On Tue, Nov 23, 2021 at 11:28:41AM +0100, Wolfram Sang wrote:
> On Fri, Nov 12, 2021 at 07:39:56AM -0600, minyard@....org wrote:
> > From: Corey Minyard <minyard@....org>
> > 
> > The I2C slave interface expects that the driver will read ahead one
> > byte.  The IMX driver/device doesn't do this, but simulate it so that
> > read operations get their index set correctly.
> 
> From what I understand, the patch is correct but the description may be
> wrong?
> 
> AFAIU the patch adds the slave event I2C_SLAVE_READ_PROCESSED to the
> case when the last byte was transferred. We as the client got a NAK from
> the controller.

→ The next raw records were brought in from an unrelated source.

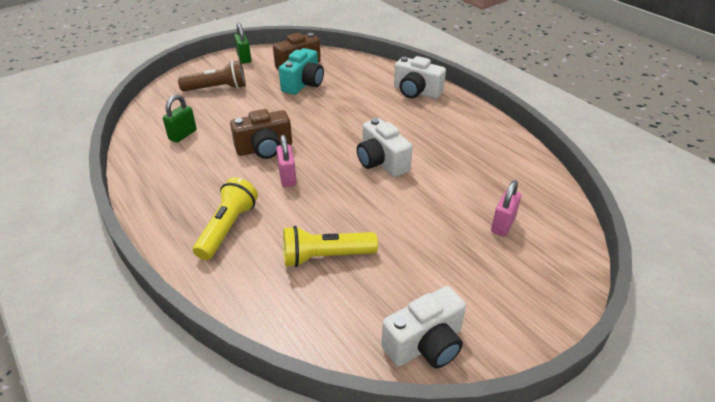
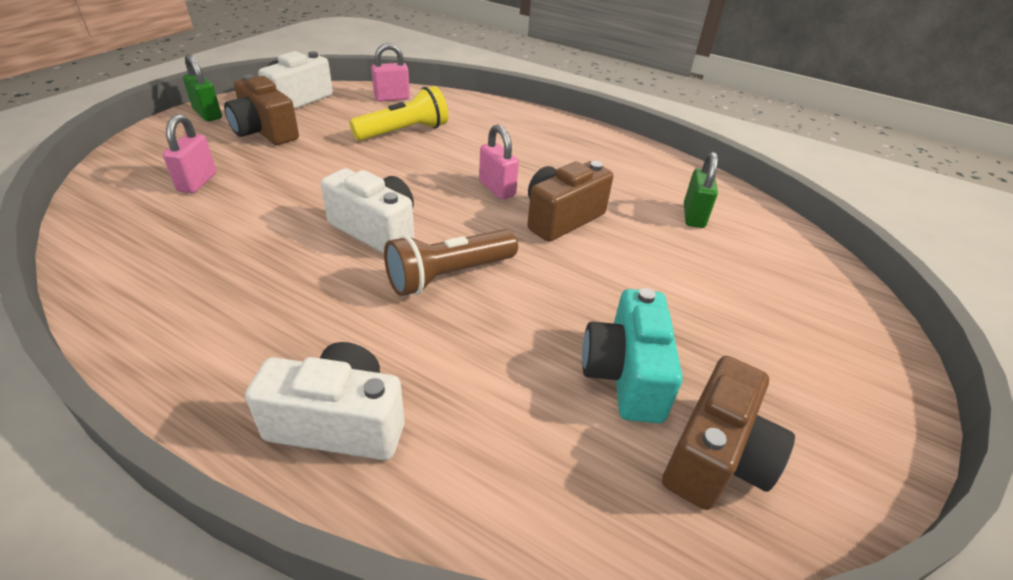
camera: 155 degrees right, 0 degrees up
brown flashlight [178,60,246,91] -> brown flashlight moved to [384,229,518,296]
yellow flashlight [193,177,258,260] -> none
green padlock [234,23,251,64] -> green padlock moved to [183,54,222,121]
none -> brown camera [224,74,299,145]
none -> pink padlock [371,43,410,102]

However, the byte WAS processed, so the event is ok and
> not a dummy?
> 

I think the description is correct.  Devices that are read from (which
is just eeprom at the moment) expect that there is a dummy read at the
end of a read transaction.  Apparently this is what at least some slave
hardware does.  The I2C device being read doesn't know when the master
device will finish the operation.  So to be ready for the next read it
always reads ahead one.  When the read is terminated by the master,
there is an extra byte left lying around that is discarded.

The IMX driver doesn't work this way.  So when I was testing, I noticed
that if I did two reads in a row it was one byte off on the second read.